My hope is that you appreciate the fundamental importance of objectives and agenda, and that each time you get an email requesting your attendance, an agenda is attached.  If not, you go back to the team leader and request more information on the purpose and agenda for the meeting.  By being persistent, you increase the probability of team success during your limited time together.

If you would like to further increase team success, ask your teammates to come prepared to the meeting.  Preparation can take many forms:

Reading.  Suggest certain documents, articles, or books to read.  Send these suggestions out in enough time for the team to read and digest the information.  For larger packages of information, include summaries or key points for those who may not have enough time to read the entire package.

Ask Questions.  Pose questions to consider as they reflect on the meeting objectives and agenda.  You can ask rhetorical questions to stimulate thinking on a topic or send out a small survey, collect the answers and use the collective wisdom to launch the topic discussion.

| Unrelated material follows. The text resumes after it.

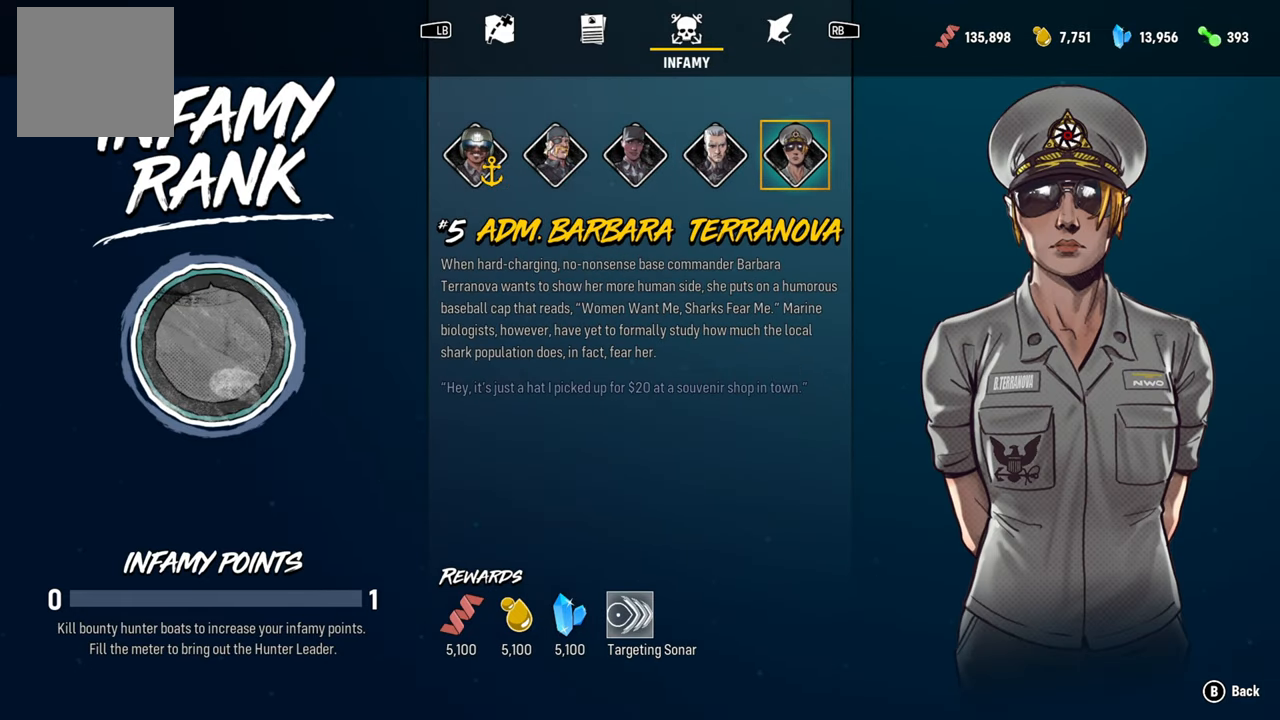
{"buttons": [], "left_stick": "center", "right_stick": "center", "events": [[20, "DPAD_RIGHT", "up"]]}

Watch a Movie.  Many movies have wonderful scenes/stories that relate to the team’s mission.  Recommend watching a movie and then discuss its implications as an icebreaker.  For example, if you will be talking about team building, recommend they watch “Camelot,” The Englishman Who Went Up a Hill But Came Down a Mountain,” or “The Dirty Dozen” for ideas.

Interview Folks.  Meet one on one or with a few team members to ask specific, probing questions around the meeting objectives.  This will allow you to get a sense for the diversity of opinions that may exist over a controversial topic.

When you assign prework, make it clear what you want them to do and what you will do with the information.  For example, you might write in the meeting agenda, “Please think about…. and/or come prepared to discuss…so that we can…”  When your teammates do their prework, you’ll get a head start on the team’s work.

Question:  Do you prepare an agenda for each and every meeting?